Exercise details
Update the text in the records below by changing every "kamado aanbieding" to "kamado-actie" and keeping everything else the same. Leave the pictures out of your answer.

Source data

________

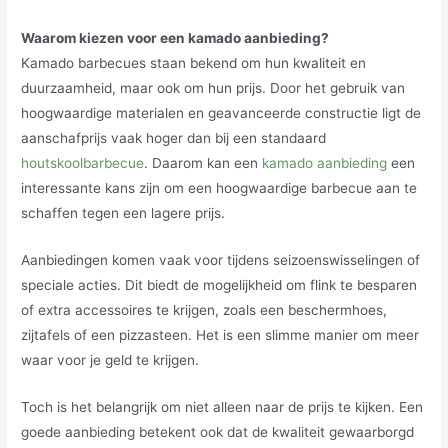
Waarom kiezen voor een kamado aanbieding?
Kamado barbecues staan bekend om hun kwaliteit en
duurzaamheid, maar ook om hun prijs. Door het gebruik van
hoogwaardige materialen en geavanceerde constructie ligt de
aanschafprijs vaak hoger dan bij een standaard
houtskoolbarbecue
. Daarom kan een
kamado aanbieding
een
interessante kans zijn om een hoogwaardige barbecue aan te
schaffen tegen een lagere prijs.
Aanbiedingen komen vaak voor tijdens seizoenswisselingen of
speciale acties. Dit biedt de mogelijkheid om flink te besparen
of extra accessoires te krijgen, zoals een beschermhoes,
zijtafels of een pizzasteen. Het is een slimme manier om meer
waar voor je geld te krijgen.
Toch is het belangrijk om niet alleen naar de prijs te kijken. Een
goede aanbieding betekent ook dat de kwaliteit gewaarborgd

________

Task output
Waarom kiezen voor een kamado-actie?
Kamado barbecues staan bekend om hun kwaliteit en
duurzaamheid, maar ook om hun prijs. Door het gebruik van
hoogwaardige materialen en geavanceerde constructie ligt de
aanschafprijs vaak hoger dan bij een standaard
houtskoolbarbecue
. Daarom kan een
kamado-actie
een
interessante kans zijn om een hoogwaardige barbecue aan te
schaffen tegen een lagere prijs.
Aanbiedingen komen vaak voor tijdens seizoenswisselingen of
speciale acties. Dit biedt de mogelijkheid om flink te besparen
of extra accessoires te krijgen, zoals een beschermhoes,
zijtafels of een pizzasteen. Het is een slimme manier om meer
waar voor je geld te krijgen.
Toch is het belangrijk om niet alleen naar de prijs te kijken. Een
goede aanbieding betekent ook dat de kwaliteit gewaarborgd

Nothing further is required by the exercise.